All lines from the one with "left knee: (284, 307)" through the final line below are to be reproduced exactly; omit the others.

------------------------------

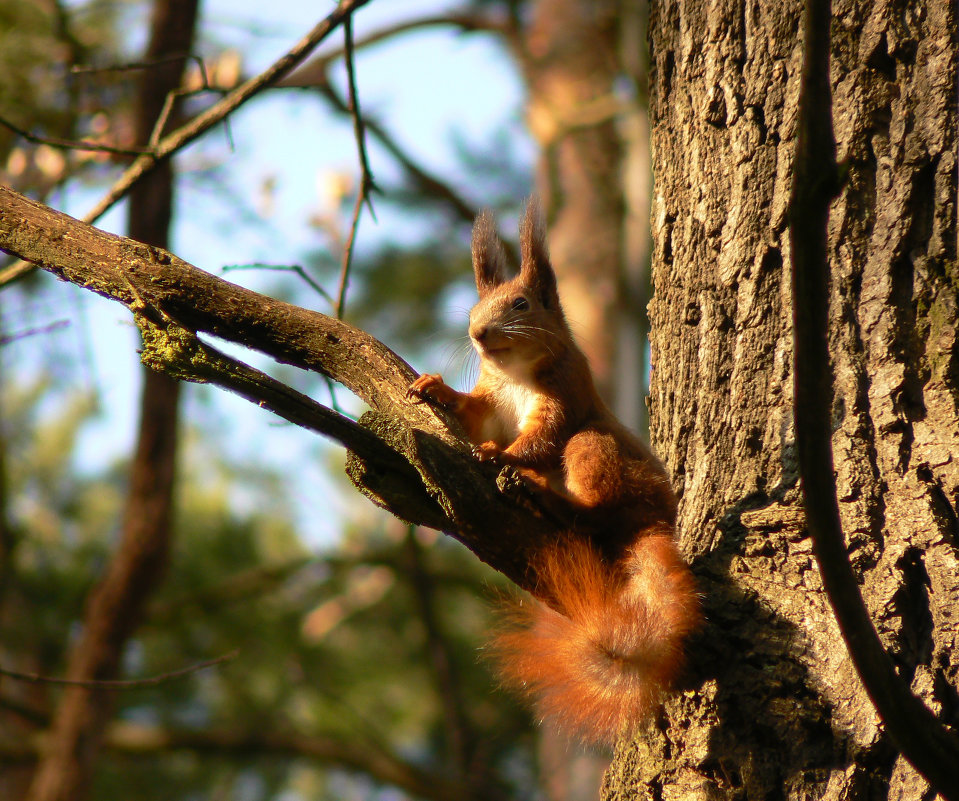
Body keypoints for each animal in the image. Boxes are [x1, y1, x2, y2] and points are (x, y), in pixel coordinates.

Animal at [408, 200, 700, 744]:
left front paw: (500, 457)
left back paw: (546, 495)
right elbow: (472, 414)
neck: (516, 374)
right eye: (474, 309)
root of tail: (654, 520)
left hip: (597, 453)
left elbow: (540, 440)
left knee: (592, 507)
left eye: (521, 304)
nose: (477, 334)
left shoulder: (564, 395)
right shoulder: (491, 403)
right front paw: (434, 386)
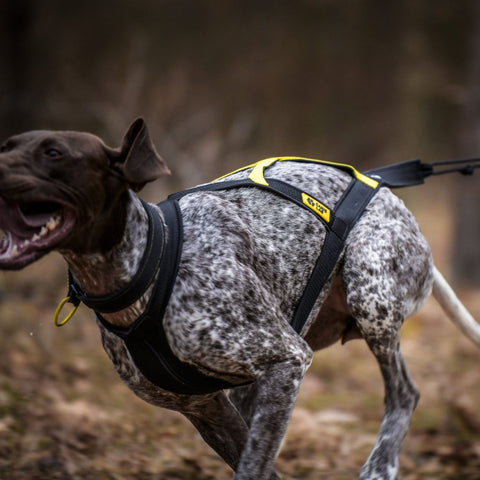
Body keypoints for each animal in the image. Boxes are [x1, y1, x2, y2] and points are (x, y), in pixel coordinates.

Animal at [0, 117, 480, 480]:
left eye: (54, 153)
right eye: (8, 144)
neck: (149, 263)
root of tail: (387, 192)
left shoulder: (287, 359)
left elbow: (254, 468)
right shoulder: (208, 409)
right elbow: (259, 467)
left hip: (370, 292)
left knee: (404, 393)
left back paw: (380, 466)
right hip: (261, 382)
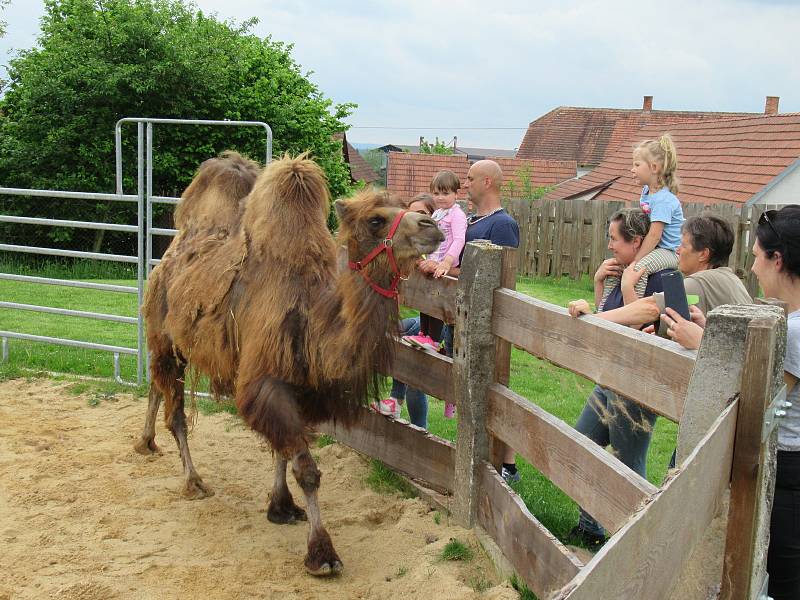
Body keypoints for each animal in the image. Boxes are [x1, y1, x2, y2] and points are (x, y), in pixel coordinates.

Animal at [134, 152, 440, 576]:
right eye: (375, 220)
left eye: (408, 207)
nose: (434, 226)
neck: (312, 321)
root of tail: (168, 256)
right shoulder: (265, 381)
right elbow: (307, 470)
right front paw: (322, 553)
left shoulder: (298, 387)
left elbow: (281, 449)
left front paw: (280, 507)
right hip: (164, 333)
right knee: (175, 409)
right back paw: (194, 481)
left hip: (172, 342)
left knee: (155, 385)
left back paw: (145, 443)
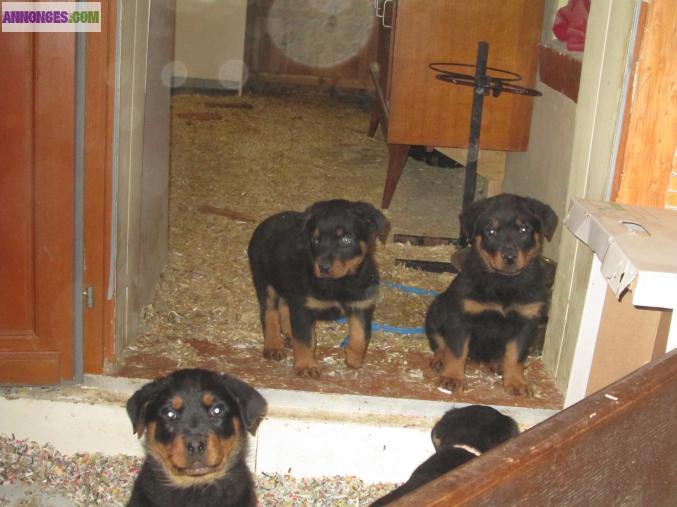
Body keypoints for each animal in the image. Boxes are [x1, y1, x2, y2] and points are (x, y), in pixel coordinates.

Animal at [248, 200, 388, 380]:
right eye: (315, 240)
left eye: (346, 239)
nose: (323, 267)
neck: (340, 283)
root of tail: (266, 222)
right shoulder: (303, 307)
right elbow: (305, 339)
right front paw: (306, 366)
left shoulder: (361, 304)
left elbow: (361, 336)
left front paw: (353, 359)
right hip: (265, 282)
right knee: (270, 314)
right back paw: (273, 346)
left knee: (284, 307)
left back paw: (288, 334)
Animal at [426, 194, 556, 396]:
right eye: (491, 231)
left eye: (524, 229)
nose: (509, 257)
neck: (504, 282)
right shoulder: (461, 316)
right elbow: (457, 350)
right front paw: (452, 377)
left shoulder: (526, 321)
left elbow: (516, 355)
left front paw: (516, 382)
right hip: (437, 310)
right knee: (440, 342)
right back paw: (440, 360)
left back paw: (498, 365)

------------------------------

▸ **Task answer**
left knee: (284, 307)
left back paw: (288, 334)
Animal at [426, 194, 556, 396]:
right eye: (491, 231)
left eye: (524, 229)
nose: (509, 257)
neck: (504, 282)
right shoulder: (461, 316)
right elbow: (457, 350)
right front paw: (452, 377)
left shoulder: (526, 321)
left elbow: (516, 355)
left front paw: (516, 382)
right hip: (437, 310)
right knee: (440, 342)
right back paw: (440, 360)
left back paw: (498, 365)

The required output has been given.